# Work request A
In the text on colloidal and thermal stability, which stability-indicating parameters are called some of the most practical to date?
# Work request B
Continue the text on colloidal and thermal stability of proteins from the point where it ends.

# Reading passage
---------------

Indicators of Colloidal and Thermal Stability

Summary

Stability is one of the main quality characteristics in formulation studies of prospective therapeutic biomolecules. Researchers depend on high-throughput screening techniques to reduce the funds, effort and time involved in stability studies, which can accurately validate hundreds of combinations of excipients, candidates and buffer conditions.

The methods used in these tests must calculate a range of stability-indicating parameters (SIPs). Colloidal stability, thermal stability and short-term aggregation are some of the most practical SIPs to date.

Scientists are able to focus on the most appropriate candidates by screening protein formulations in the early development stages, which saves significant amounts of sample, testing equipment and time.

This experiment shows that colloidal and thermal stability of proteins, two indicators of aggregation propensity, along with actual aggregation states, can all be calculated at the same time during the screening stage with dynamic light scattering (DLS) tools to determine the effectiveness of formulation conditions and candidates.

DLS can additionally determine the average molar mass, chemical stability and the precise volume of molecules in solution. Due to this, HTS-DLS delivers significant amounts of data for the efficient screening of buffer conditions, excipients and candidate molecules, enabling the DynaPro® Plate Reader to optimize productivity in formulation research.

The DynaPro Plate Reader enables reliable testing of thousands of combinations of candidate biotherapeutics, excipients and buffer conditions in formulation studies.

The DynaPro Plate Reader enables reliable testing of thousands of combinations of candidate biotherapeutics, excipients and buffer conditions in formulation studies. Image Credit: Wyatt Technology

The diffusion interaction parameter kD, measured by dynamic light scattering, identifies the onset of protein unfolding and its impact on colloidal stability, before indications apparent in the hydrodynamic radius.

The diffusion interaction parameter kD, measured by dynamic light scattering, identifies the onset of protein unfolding and its impact on colloidal stability, before indications apparent in the hydrodynamic radius. Image Credit: Wyatt Technology

Introduction

In therapeutic biomolecules, stability is a main quality attribute that is essential for determining drug-like characteristics and suitability for human use. Calculating the stability of a formulation or candidate molecule can be a tedious and lengthy procedure.

To reduce the effort, time and costs involved in long-term stability studies, biologics developers value high-throughput screening techniques that can accurately rank and test hundreds of combinations of buffer conditions, candidates and excipients.

---------------

# Material shown
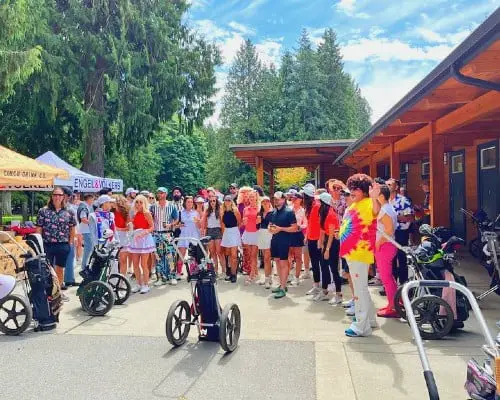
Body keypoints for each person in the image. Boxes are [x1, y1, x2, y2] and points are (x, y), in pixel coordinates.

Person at [340, 174, 381, 337]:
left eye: (356, 189)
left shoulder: (369, 203)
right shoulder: (353, 205)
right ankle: (370, 320)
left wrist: (375, 197)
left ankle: (361, 325)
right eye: (351, 189)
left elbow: (376, 211)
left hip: (360, 252)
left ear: (364, 190)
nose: (352, 192)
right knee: (361, 288)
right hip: (352, 252)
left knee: (360, 290)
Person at [36, 187, 76, 302]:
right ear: (52, 196)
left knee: (60, 269)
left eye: (60, 195)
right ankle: (48, 293)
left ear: (63, 197)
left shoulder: (69, 211)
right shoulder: (43, 211)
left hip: (63, 244)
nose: (57, 197)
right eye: (55, 195)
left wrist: (70, 243)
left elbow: (72, 228)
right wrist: (39, 243)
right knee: (48, 270)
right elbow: (39, 228)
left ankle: (58, 292)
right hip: (47, 244)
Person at [375, 185, 399, 318]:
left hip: (385, 246)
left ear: (382, 196)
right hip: (387, 245)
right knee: (389, 277)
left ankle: (393, 307)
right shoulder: (387, 208)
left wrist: (379, 242)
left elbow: (389, 229)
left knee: (386, 278)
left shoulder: (385, 210)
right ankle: (394, 303)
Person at [315, 192, 343, 305]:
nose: (317, 202)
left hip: (333, 243)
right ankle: (324, 290)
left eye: (319, 201)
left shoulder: (331, 214)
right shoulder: (323, 213)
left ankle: (339, 294)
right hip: (327, 241)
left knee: (334, 269)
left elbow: (331, 234)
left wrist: (327, 250)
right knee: (324, 266)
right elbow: (322, 230)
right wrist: (320, 243)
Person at [269, 191, 297, 299]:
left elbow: (294, 228)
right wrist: (270, 229)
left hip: (285, 241)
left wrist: (281, 229)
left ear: (283, 199)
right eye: (274, 198)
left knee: (283, 263)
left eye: (278, 198)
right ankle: (282, 284)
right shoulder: (274, 212)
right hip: (275, 240)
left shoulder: (289, 212)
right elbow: (271, 225)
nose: (276, 200)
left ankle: (283, 288)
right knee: (277, 261)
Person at [387, 178, 413, 286]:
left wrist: (394, 217)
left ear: (396, 187)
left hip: (401, 233)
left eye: (390, 184)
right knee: (390, 259)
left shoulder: (403, 200)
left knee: (402, 259)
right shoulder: (385, 201)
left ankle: (404, 285)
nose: (387, 186)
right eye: (386, 184)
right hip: (388, 233)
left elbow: (410, 217)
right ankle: (392, 285)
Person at [150, 187, 179, 285]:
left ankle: (172, 276)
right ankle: (160, 278)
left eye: (162, 193)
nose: (160, 195)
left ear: (166, 194)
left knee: (170, 255)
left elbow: (176, 219)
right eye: (158, 193)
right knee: (158, 256)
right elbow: (150, 218)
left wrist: (170, 225)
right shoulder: (153, 206)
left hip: (168, 234)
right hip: (157, 234)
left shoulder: (171, 205)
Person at [129, 194, 155, 294]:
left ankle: (146, 285)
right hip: (136, 240)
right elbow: (135, 225)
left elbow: (152, 227)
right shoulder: (135, 213)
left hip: (145, 240)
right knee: (135, 263)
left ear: (144, 203)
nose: (138, 204)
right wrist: (131, 225)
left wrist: (144, 232)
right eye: (137, 202)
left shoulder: (147, 213)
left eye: (141, 202)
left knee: (143, 264)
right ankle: (138, 284)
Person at [303, 183, 322, 297]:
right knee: (314, 263)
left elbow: (321, 224)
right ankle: (316, 285)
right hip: (311, 238)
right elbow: (310, 223)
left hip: (317, 239)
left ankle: (321, 286)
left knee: (319, 263)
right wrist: (306, 236)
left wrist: (320, 239)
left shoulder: (317, 206)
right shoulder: (310, 207)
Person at [202, 193, 225, 278]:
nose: (212, 202)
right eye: (210, 201)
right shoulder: (207, 211)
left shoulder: (220, 210)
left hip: (218, 231)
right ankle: (215, 271)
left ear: (216, 201)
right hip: (209, 231)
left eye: (214, 201)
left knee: (220, 252)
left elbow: (223, 223)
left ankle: (223, 271)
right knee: (212, 253)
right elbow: (203, 222)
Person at [220, 195, 241, 283]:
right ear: (224, 201)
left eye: (229, 200)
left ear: (231, 201)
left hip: (234, 231)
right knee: (227, 253)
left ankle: (233, 274)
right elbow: (222, 223)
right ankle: (229, 272)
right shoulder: (222, 211)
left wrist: (236, 233)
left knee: (234, 255)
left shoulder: (235, 210)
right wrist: (223, 234)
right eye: (226, 200)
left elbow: (240, 222)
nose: (227, 201)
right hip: (226, 232)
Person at [178, 196, 202, 271]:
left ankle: (193, 271)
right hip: (184, 235)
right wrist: (178, 225)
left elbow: (199, 226)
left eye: (191, 202)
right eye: (188, 202)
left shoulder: (196, 213)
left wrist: (198, 222)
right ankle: (178, 272)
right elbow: (177, 225)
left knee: (193, 255)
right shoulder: (180, 213)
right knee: (181, 254)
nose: (190, 203)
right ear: (185, 203)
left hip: (194, 235)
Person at [241, 190, 260, 284]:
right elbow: (243, 221)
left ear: (256, 197)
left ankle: (251, 275)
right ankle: (255, 271)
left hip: (256, 234)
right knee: (249, 255)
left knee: (253, 255)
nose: (252, 198)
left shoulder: (259, 208)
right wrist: (244, 222)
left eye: (253, 196)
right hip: (247, 233)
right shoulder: (245, 209)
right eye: (250, 197)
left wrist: (259, 221)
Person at [289, 191, 307, 286]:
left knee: (298, 257)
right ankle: (288, 275)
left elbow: (306, 223)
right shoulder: (288, 209)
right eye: (292, 198)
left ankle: (296, 277)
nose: (294, 200)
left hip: (298, 234)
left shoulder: (303, 210)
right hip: (288, 234)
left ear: (300, 200)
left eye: (296, 198)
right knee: (288, 256)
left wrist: (300, 226)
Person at [257, 196, 273, 288]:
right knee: (265, 257)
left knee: (267, 257)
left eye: (267, 202)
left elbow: (274, 224)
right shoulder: (259, 213)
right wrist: (257, 222)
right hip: (261, 233)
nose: (265, 203)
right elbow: (257, 226)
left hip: (269, 234)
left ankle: (267, 278)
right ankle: (269, 277)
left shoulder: (272, 213)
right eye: (263, 202)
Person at [112, 195, 131, 276]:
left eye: (112, 201)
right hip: (113, 237)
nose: (111, 202)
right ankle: (114, 279)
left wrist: (117, 229)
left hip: (123, 237)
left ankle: (122, 280)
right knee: (115, 261)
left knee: (123, 260)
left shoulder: (125, 212)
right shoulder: (110, 212)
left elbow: (128, 228)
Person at [237, 186, 252, 275]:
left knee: (252, 250)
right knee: (246, 250)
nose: (246, 195)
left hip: (253, 229)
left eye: (247, 193)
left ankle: (252, 268)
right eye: (244, 193)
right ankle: (246, 268)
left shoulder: (253, 204)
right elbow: (238, 219)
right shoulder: (240, 205)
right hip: (243, 229)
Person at [77, 194, 95, 269]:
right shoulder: (84, 207)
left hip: (86, 230)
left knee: (89, 247)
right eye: (93, 199)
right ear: (89, 198)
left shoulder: (84, 206)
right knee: (88, 247)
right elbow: (83, 219)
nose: (93, 201)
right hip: (86, 230)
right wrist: (93, 223)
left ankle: (85, 264)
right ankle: (84, 265)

---------------

# Your response A
Colloidal stability, thermal stability and short-term aggregation.

# Your response B
A range of stability-indicating parameters (SIPs) must be determined by the experimental methods used in these screens as no specific parameter has yet been shown to be the silver bullet that indicates stability under various environmental stresses such as elevated temperatures or freeze-thaw or indicates a long-term shelf life.

Short term aggregation, thermal stability and colloidal stability are some of the most practical SIPs to date. Short term aggregation is the formation of aggregates that are normally small. Thermal stability is the protein’s tendency to aggregate and/or unfold with temperature, normally as a result of hydrophobic core exposure.

Colloidal stability is the tendency of molecules to associate in response to attractive, weak forces that are caused by hydrophobic surface residues, surface changes and similar moieties.

These SIPs do not function independently from one another. As an example, while colloidal stability usually concerns reversible association, the greater proximity in self-attractive conditions can heighten rates of irreversible aggregation.

In contrast, higher surface charge may decrease colloidal attraction and enhance colloidal stability while reducing thermal stability as the tertiary structure of the protein is destabilized by the charges.

A range of methods, for example, intrinsic and extrinsic fluorescence, differential scanning calorimetry, infrared or Raman spectroscopy, circular dichroism and static light scattering, have been used to evaluate SIPs.

Dynamic light scattering (DLS) is one method that particularly stands out for its strong versatility. DLS delivers quantitative information on a wide range of stability-related processes.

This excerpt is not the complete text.